Deficiency of cystathionine gamma-lyase and hepatic cholesterol accumulation during mouse fatty liver development

CSE/H_2S通路缺失影响小鼠肝脏胆固醇和脂肪酸代谢(英文)

Abnormal hepatic lipid metabolism is a key component of fatty liver development with excess fat deposition in the liver through steatosis. Cystathionine gamma-lyase （CSE） is one of the enzymes that catalyze hydrogen sulfide （HAS） production in the liver. The aim of the present study was to investigate the role of CSE/H2S in hepatic regulation of cholesterol and fatty acid metabolism. Wild-type （WT） and CSE knockout （CSE-KO） mice fed with high-fat diet （HFD） were analyzed for liver morphological and biochemical changes. HFD feeding of CSE-KO mice, not WT mice, markedly increased cholesterol levels in plasma and livers, and the sizes of the liver and gall bladder. Typical histological and biochemical changes of fatty liver disease were found in CSE-KO mice with damaged liver functions. The levels of plasma and liver triglyceride were significantly lower in HFD-fed CSE-KO mice than in HFD-fed WT mice. Moreover, the expression of nuclear receptors transcriptional factors, especially LXRα, in the liver was decreased in both control diet-or HFD-fed CSE-KO mice. Decreased expression of CYP7A1, an LXRα targeted gene, halted catabolism of cholesterol into bile and subsequently led to cholesterol accumulation in the liver and gall bladder. Since deficiency in CSE/H2S pathway results in high susceptibility to HFD- induced fatty liver, targeting at CSE/H2S pathway in the liver may represent a novel strategy against the development of fatty liver damage.

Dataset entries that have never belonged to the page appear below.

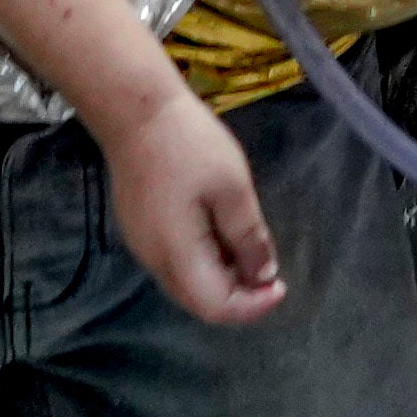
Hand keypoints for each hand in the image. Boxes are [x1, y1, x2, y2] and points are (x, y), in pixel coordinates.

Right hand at [96, 85, 286, 327]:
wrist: (135, 109)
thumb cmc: (188, 144)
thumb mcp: (232, 188)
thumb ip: (248, 237)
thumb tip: (262, 275)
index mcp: (177, 254)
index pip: (216, 307)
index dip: (252, 307)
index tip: (281, 286)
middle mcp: (154, 260)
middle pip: (199, 302)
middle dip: (239, 297)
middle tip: (270, 273)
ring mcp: (143, 245)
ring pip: (186, 283)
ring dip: (222, 279)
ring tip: (252, 253)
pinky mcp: (140, 228)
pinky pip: (176, 262)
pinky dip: (205, 262)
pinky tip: (224, 236)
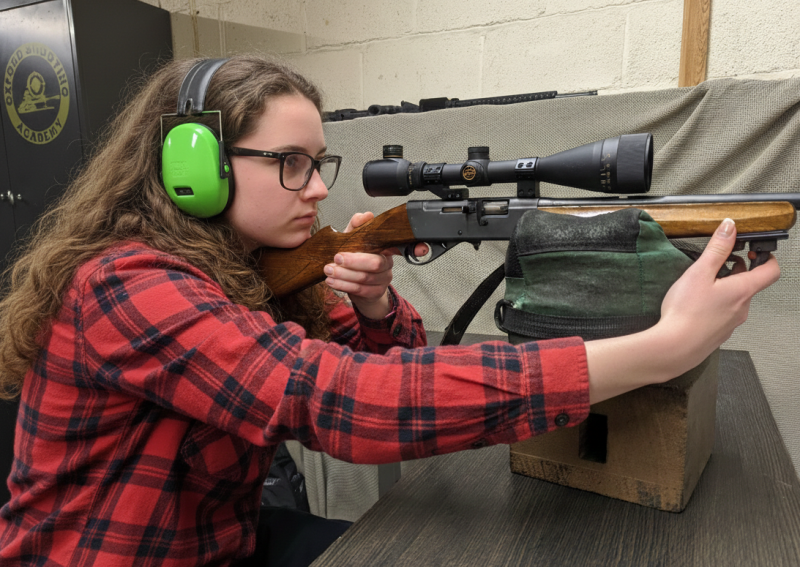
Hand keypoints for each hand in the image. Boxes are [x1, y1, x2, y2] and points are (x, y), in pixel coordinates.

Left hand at [323, 212, 428, 318]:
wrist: (355, 286)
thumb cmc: (355, 259)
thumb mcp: (353, 239)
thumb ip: (357, 226)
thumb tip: (365, 215)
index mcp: (386, 248)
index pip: (404, 245)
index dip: (415, 247)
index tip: (421, 249)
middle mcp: (387, 263)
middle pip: (375, 263)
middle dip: (354, 260)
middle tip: (338, 257)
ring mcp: (383, 279)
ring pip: (365, 278)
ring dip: (343, 274)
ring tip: (329, 270)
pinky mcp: (376, 292)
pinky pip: (360, 290)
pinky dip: (343, 285)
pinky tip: (333, 281)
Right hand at [584, 218, 779, 403]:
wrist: (674, 347)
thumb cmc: (686, 313)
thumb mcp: (699, 272)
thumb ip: (717, 248)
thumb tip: (730, 227)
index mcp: (742, 290)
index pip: (771, 271)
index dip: (766, 257)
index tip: (754, 250)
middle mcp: (742, 308)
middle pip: (749, 284)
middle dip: (737, 271)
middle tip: (719, 264)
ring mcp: (731, 323)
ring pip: (735, 300)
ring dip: (724, 288)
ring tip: (702, 285)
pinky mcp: (718, 333)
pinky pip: (723, 314)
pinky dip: (715, 304)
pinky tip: (695, 305)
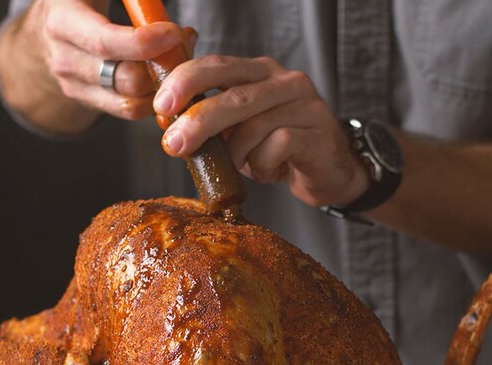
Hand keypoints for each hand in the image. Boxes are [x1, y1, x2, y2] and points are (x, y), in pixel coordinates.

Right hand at [25, 0, 195, 120]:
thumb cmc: (81, 0)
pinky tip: (164, 73)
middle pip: (125, 79)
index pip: (105, 43)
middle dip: (162, 65)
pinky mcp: (88, 100)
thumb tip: (152, 4)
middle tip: (182, 42)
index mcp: (63, 22)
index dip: (143, 43)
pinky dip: (155, 96)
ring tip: (176, 57)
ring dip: (163, 83)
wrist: (52, 26)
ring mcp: (75, 85)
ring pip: (131, 101)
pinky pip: (129, 109)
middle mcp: (64, 59)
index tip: (173, 33)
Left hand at [153, 55, 368, 206]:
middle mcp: (284, 81)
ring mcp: (305, 104)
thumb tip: (170, 128)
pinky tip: (269, 170)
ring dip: (237, 154)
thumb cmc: (279, 150)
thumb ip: (214, 121)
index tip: (161, 105)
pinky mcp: (317, 132)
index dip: (186, 81)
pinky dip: (263, 164)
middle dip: (199, 121)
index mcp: (260, 72)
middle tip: (175, 144)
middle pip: (234, 95)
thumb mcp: (241, 130)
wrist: (330, 172)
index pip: (218, 65)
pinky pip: (277, 146)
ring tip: (241, 166)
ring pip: (254, 126)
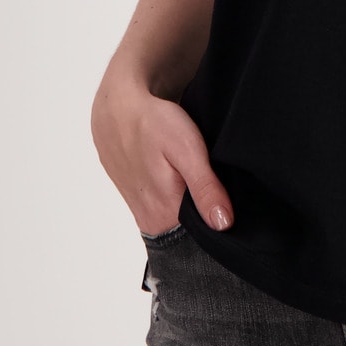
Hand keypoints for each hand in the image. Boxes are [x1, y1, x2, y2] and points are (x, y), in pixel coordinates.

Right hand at [90, 72, 233, 235]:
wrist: (116, 108)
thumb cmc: (153, 124)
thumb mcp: (187, 150)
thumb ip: (205, 189)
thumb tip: (223, 224)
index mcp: (165, 215)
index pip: (203, 237)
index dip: (220, 223)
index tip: (229, 204)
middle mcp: (150, 221)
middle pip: (190, 230)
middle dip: (206, 214)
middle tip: (215, 184)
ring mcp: (141, 211)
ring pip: (177, 220)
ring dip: (190, 205)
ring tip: (197, 179)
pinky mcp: (136, 200)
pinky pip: (164, 209)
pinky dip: (176, 198)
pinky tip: (180, 178)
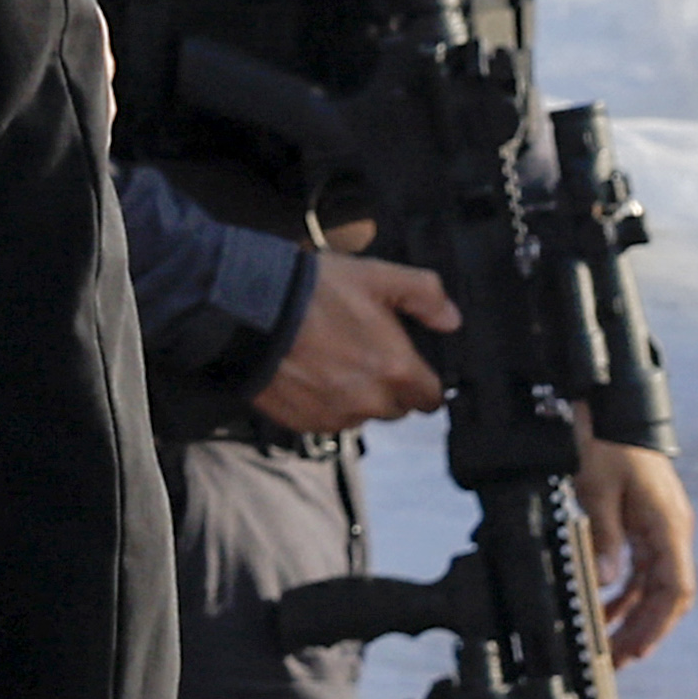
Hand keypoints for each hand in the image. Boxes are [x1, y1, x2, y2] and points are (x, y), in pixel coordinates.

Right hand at [252, 246, 454, 433]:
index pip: (431, 398)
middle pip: (394, 408)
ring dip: (353, 397)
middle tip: (360, 354)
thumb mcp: (376, 276)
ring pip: (358, 414)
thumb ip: (425, 294)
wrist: (245, 311)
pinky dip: (320, 403)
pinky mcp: (301, 422)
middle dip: (385, 387)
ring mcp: (334, 416)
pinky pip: (325, 420)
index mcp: (397, 371)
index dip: (420, 380)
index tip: (404, 363)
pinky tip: (305, 374)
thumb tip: (451, 320)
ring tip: (327, 361)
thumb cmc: (312, 291)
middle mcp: (370, 402)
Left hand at [574, 434, 697, 662]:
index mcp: (667, 526)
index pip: (674, 589)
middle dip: (644, 630)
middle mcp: (670, 531)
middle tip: (616, 660)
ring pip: (651, 584)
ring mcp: (658, 527)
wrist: (605, 405)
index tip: (637, 650)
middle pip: (665, 595)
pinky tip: (604, 608)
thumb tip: (604, 582)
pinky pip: (638, 567)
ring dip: (631, 615)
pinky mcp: (642, 522)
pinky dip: (622, 590)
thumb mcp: (595, 487)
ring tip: (607, 644)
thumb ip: (603, 536)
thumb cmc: (602, 439)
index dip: (658, 625)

肝脂质代谢异常导致过度肝脂肪沉积和脂肪变性是脂肪肝发展的关键环节.胱硫脒-伽马-裂解酶(CSE)是在肝脏中催化硫化氢(H2S)生成的酶之一.本研究的目的是研究CSE/H2S在调控肝脏胆固醇和脂肪酸代谢中的作用.用高脂饮食(HFD)喂食野生型(WT)和CSE敲除(KO)小鼠后,对小鼠肝形态学和生物化学变化进行了分析.与WT小鼠不同,HFD喂食显著增加CSE-KO小鼠的血浆和肝脏胆固醇水平以及肝和胆囊的大小.这些CSE-KO小鼠呈现典型的脂肪肝组织学和生物化学变化以及肝功能损害.血浆和肝脏甘油三酯水平也比HFD喂养WT小鼠显著降低.核受体转录因子LXRα以及它的靶基因,CYP7A1,在对照组和HFD组CSE-KO小鼠肝脏中的表达都低于相应WT小鼠的水平.这些异常阻碍胆固醇分解成胆汁并导致胆固醇蓄积在肝脏和胆囊.由于CSE/H2S通路缺失造成对HFD诱导的脂肪肝的高易感性,肝脏CSE/H2S通路可能是治疗脂肪肝损伤的一个新的靶向.